* **What you have to do**
Lines with the word "United" in them are the ones to copy from the records.

* **Material to process**
^^^^^^^^
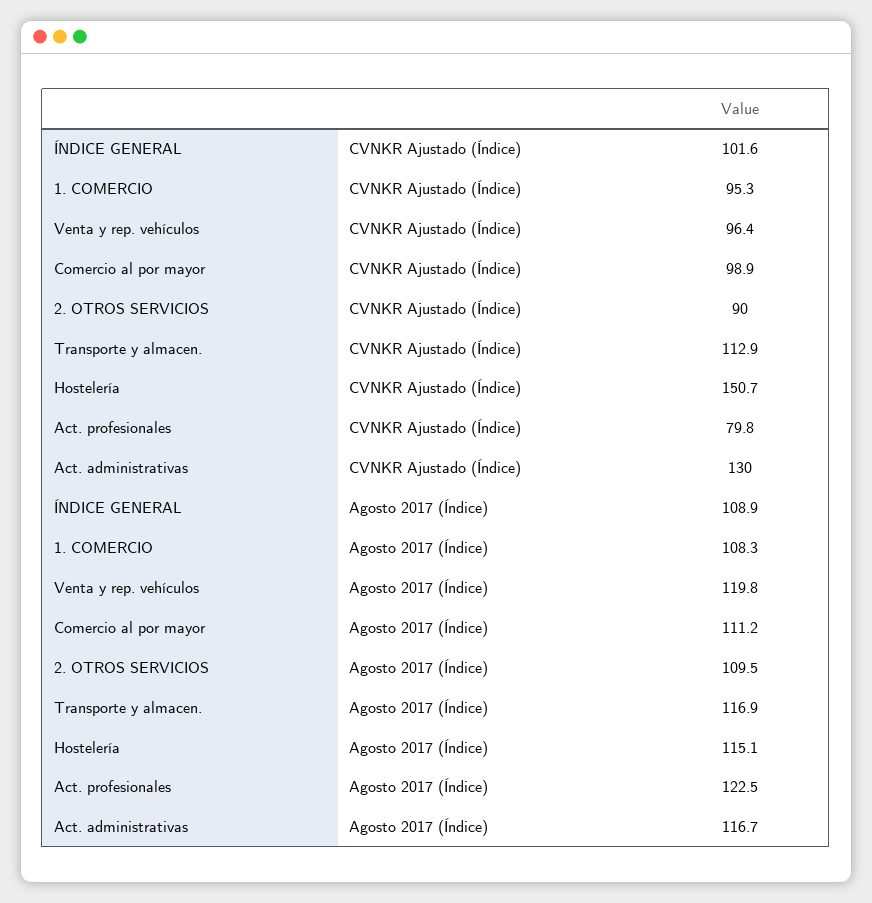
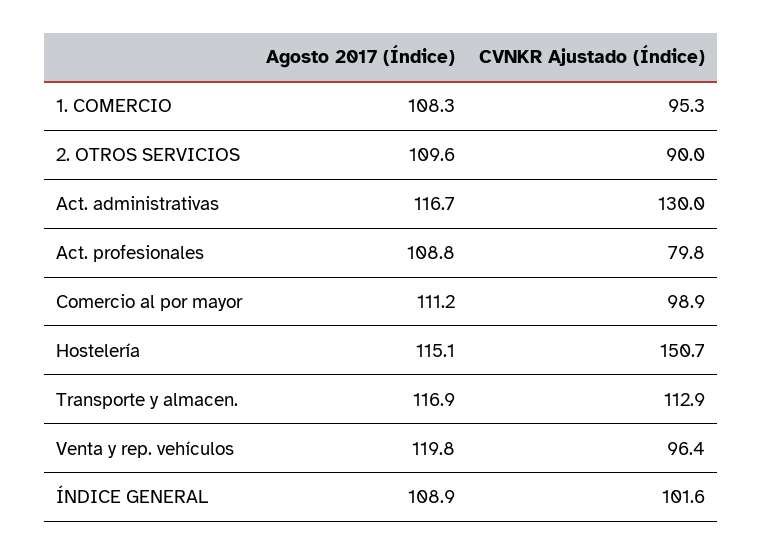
  {
    "ÍNDICE GENERAL": {
      "CVNKR Ajustado (Índice)": 101.6,
      "Agosto 2017 (Índice)": 108.9
    },
    "1. COMERCIO": {
      "CVNKR Ajustado (Índice)": 95.3,
      "Agosto 2017 (Índice)": 108.3
    },
    "Venta y rep. vehículos": {
      "CVNKR Ajustado (Índice)": 96.4,
      "Agosto 2017 (Índice)": 119.8
    },
    "Comercio al por mayor": {
      "CVNKR Ajustado (Índice)": 98.9,
      "Agosto 2017 (Índice)": 111.2
    },
    "2. OTROS SERVICIOS": {
      "CVNKR Ajustado (Índice)": 90,
-     "Agosto 2017 (Índice)": 109.5
+     "Agosto 2017 (Índice)": 109.6
    },
    "Transporte y almacen.": {
      "CVNKR Ajustado (Índice)": 112.9,
      "Agosto 2017 (Índice)": 116.9
    },
    "Hostelería": {
      "CVNKR Ajustado (Índice)": 150.7,
      "Agosto 2017 (Índice)": 115.1
    },
    "Act. profesionales": {
      "CVNKR Ajustado (Índice)": 79.8,
-     "Agosto 2017 (Índice)": 122.5
+     "Agosto 2017 (Índice)": 108.8
    },
    "Act. administrativas": {
      "CVNKR Ajustado (Índice)": 130,
      "Agosto 2017 (Índice)": 116.7
    }
  }

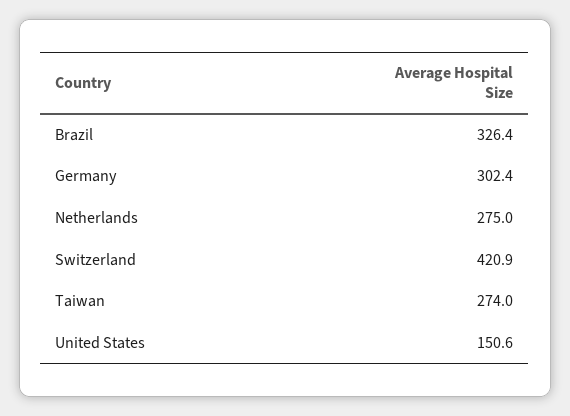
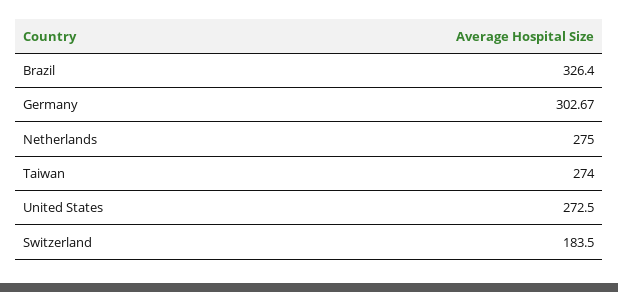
  {
    "Brazil": 326.4,
-   "Germany": 302.4,
+   "Germany": 302.67,
    "Netherlands": 275,
-   "Switzerland": 420.9,
+   "Switzerland": 183.5,
    "Taiwan": 274,
-   "United States": 150.6
+   "United States": 272.5
  }

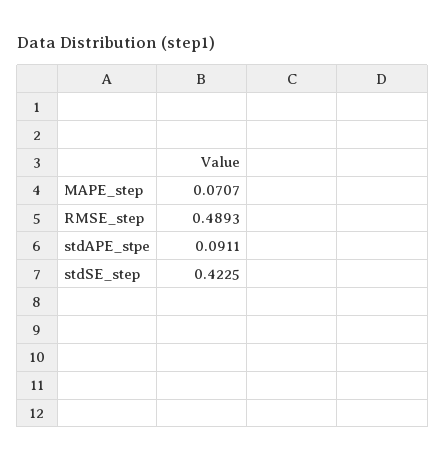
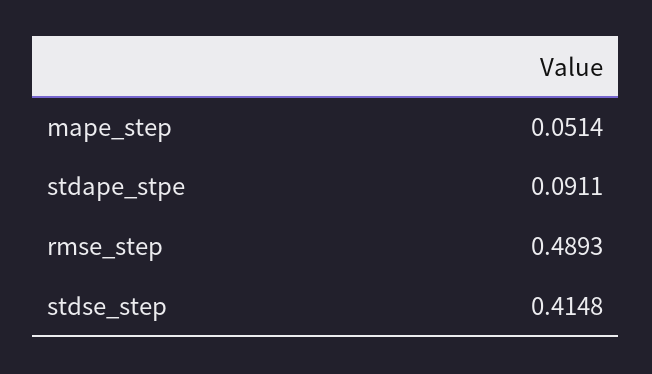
  {
-   "MAPE_step": 0.0707,
+   "MAPE_step": 0.0514,
    "RMSE_step": 0.4893,
    "stdAPE_stpe": 0.0911,
-   "stdSE_step": 0.4225
+   "stdSE_step": 0.4148
  }

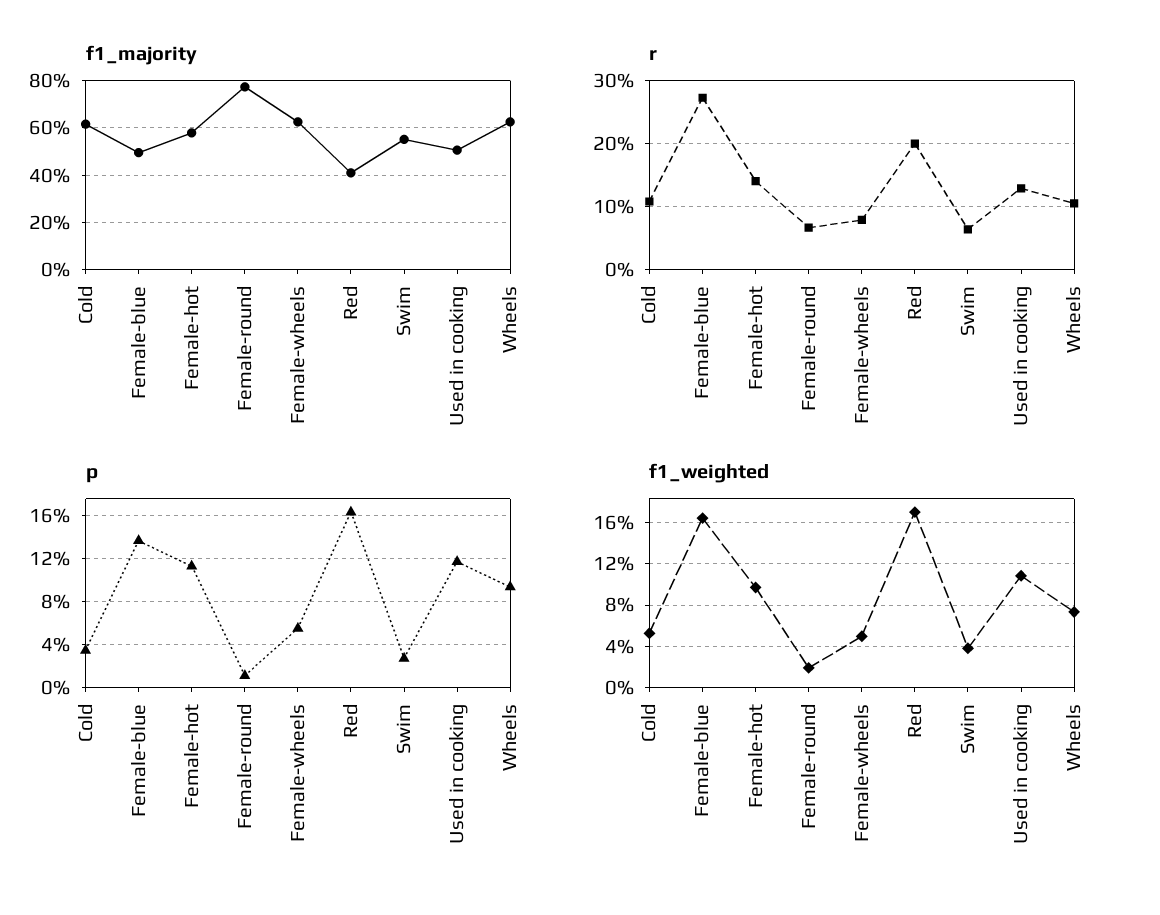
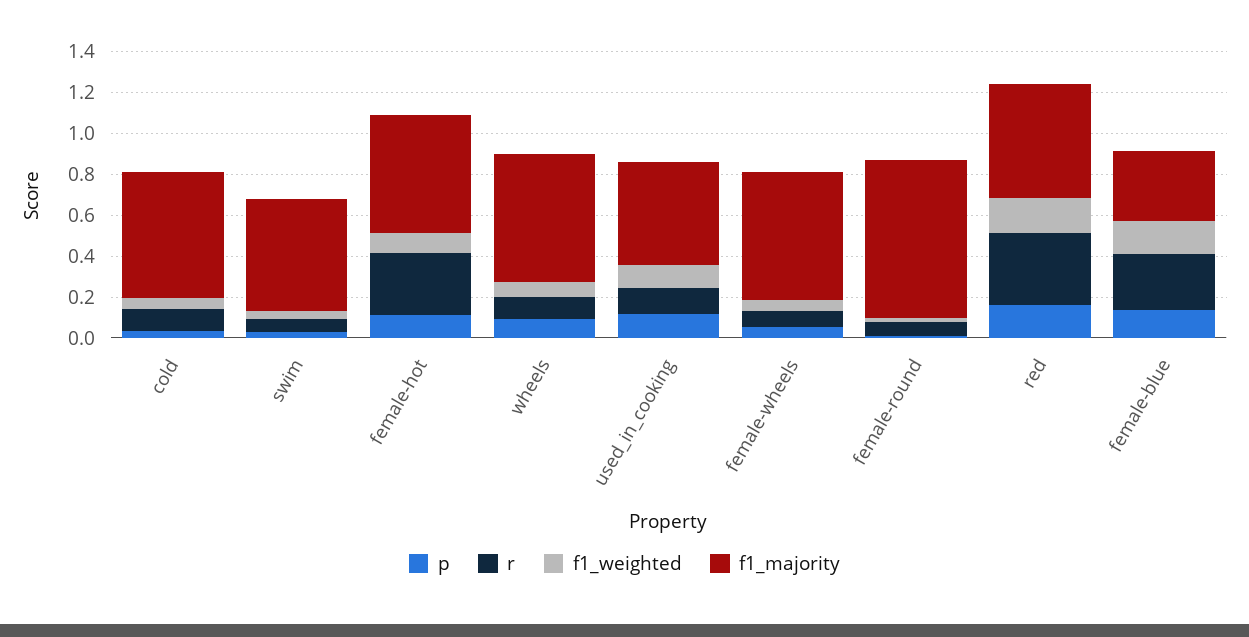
  {
    "f1_majority": {
      "Cold": 0.6,
-     "Female-blue": 0.5,
+     "Female-blue": 0.35,
      "Female-hot": 0.6,
      "Female-round": 0.75,
      "Female-wheels": 0.65,
-     "Red": 0.4,
+     "Red": 0.55,
      "Swim": 0.55,
      "Used in cooking": 0.5,
      "Wheels": 0.65
    },
    "r": {
      "Cold": 0.11,
      "Female-blue": 0.27,
-     "Female-hot": 0.14,
+     "Female-hot": 0.3,
      "Female-round": 0.07,
      "Female-wheels": 0.08,
-     "Red": 0.2,
+     "Red": 0.35,
      "Swim": 0.06,
      "Used in cooking": 0.13,
      "Wheels": 0.11
    },
    "p": {
      "Cold": 0.03,
      "Female-blue": 0.14,
      "Female-hot": 0.11,
      "Female-round": 0.01,
      "Female-wheels": 0.06,
      "Red": 0.16,
      "Swim": 0.03,
      "Used in cooking": 0.12,
      "Wheels": 0.09
    },
    "f1_weighted": {
      "Cold": 0.05,
      "Female-blue": 0.16,
      "Female-hot": 0.1,
      "Female-round": 0.02,
      "Female-wheels": 0.05,
      "Red": 0.17,
      "Swim": 0.04,
      "Used in cooking": 0.11,
      "Wheels": 0.07
    }
  }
^^^^^^^^
* **Solved problem**
-   "United States": 150.6
+   "United States": 272.5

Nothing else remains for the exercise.